5.The levels of valuation haircuts applied to non-marketable assets, as specified in the Eurosystem risk control measures in Table 9 of Section 6.4.3 of Annex I to Guideline ECB/2011/14, shall be substituted by the haircuts set out in Annex II to this Decision.
6.The valuation haircut for non-marketable retail mortgage-backed debt instruments, specified in Section 6.4.3.2 of Annex I to Guideline ECB/2011/14, shall be 39,5 % of their outstanding notional amount.
1.The remedies that the relevant contractual or regulatory arrangements applied by the NCB must ensure, as referred to in Section I.7 of Annex II to Guideline ECB/2011/14, shall be subject to the terms specified in the following paragraphs.

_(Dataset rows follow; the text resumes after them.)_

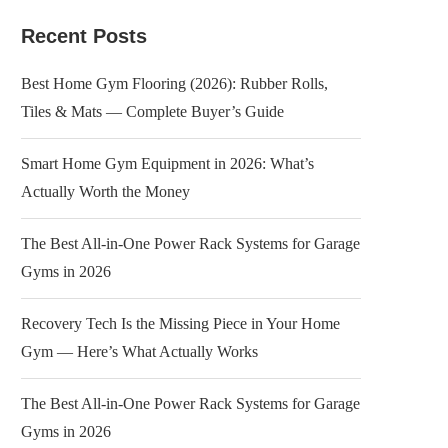
Recent Posts
Best Home Gym Flooring (2026): Rubber Rolls,
Tiles & Mats — Complete Buyer’s Guide
Smart Home Gym Equipment in 2026: What’s
Actually Worth the Money
The Best All-in-One Power Rack Systems for Garage
Gyms in 2026
Recovery Tech Is the Missing Piece in Your Home
Gym — Here’s What Actually Works
The Best All-in-One Power Rack Systems for Garage
Gyms in 2026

2.Following the occurrence of an event of default or on grounds of prudence, the NCB is entitled to exercise the following remedies:
(a)suspend, limit or exclude the Counterparty from access to open market operations;
(b)suspend, limit or exclude the Counterparty from access to the Eurosystem’s standing facilities;
(c)terminate all outstanding agreements and transactions;
(d)demand accelerated performance of claims that have not yet matured or are contingent;
(e)use deposits of the Counterparty placed with the NCB to set off claims against the Counterparty;
(f)suspend the performance of obligations in respect of the Counterparty until the claim against the Counterparty has been satisfied.
3.In addition, following the occurrence of an event of default, the NCB may be entitled to exercise the following remedies:
(a)claim default interest;
(b)claim an indemnity for any losses sustained as a consequence of a default by the Counterparty.
4.In addition, on grounds of prudence, the NCB may be entitled to reject, limit the use of or apply supplementary haircuts to assets submitted as collateral in Eurosystem credit operations by the relevant Counterparty.
5.The NCB shall at all times be in a position legally to realise all assets provided as collateral without undue delay and in such a way as to entitle the NCB to realise value for the credit provided, if the Counterparty does not settle its negative balance promptly.
6.In order to ensure uniform implementation of the measures imposed, the ECB’s Governing Council may decide on the remedies, including suspension, limitation or exclusion from access to open market operations or the Eurosystem’s standing facilities.
1.For the purposes of the Eurosystem collateral framework, EEA countries shall be understood to include all EU Member States, regardless of whether or not they have formally acceded to the EEA, together with Iceland, Liechtenstein and Norway.
2.The definition of EEA countries contained in Appendix 2 to Annex I to Guideline ECB/2011/14 (Glossary) shall be deemed to be amended accordingly.
1.Without prejudice to Section 6.2.1.1.2 of Annex I to Guideline ECB/2011/14 and Appendix 8 thereto, the Eurosystem may accept as eligible collateral asset-backed securities with a score lower than A1 after completion of the relevant transitional period, on a case-by-case basis and subject to the provision of adequate explanations for the failure to achieve the mandatory score. For each adequate explanation the Governing Council shall specify a maximum tolerance level and a tolerance horizon. The tolerance horizon shall indicate that the data quality for the asset-backed securities must improve within the specified time period.
2.The full list of adequate explanations, their tolerance levels and tolerance horizons is available on the ECB’s website and contains, inter alia, descriptions of legacy assets and legacy IT systems.
1.This Decision shall enter into force on 1 October 2013.
2.As an exception, Article 8(4) shall apply from 1 November 2013.
Done at Frankfurt am Main, 26 September 2013.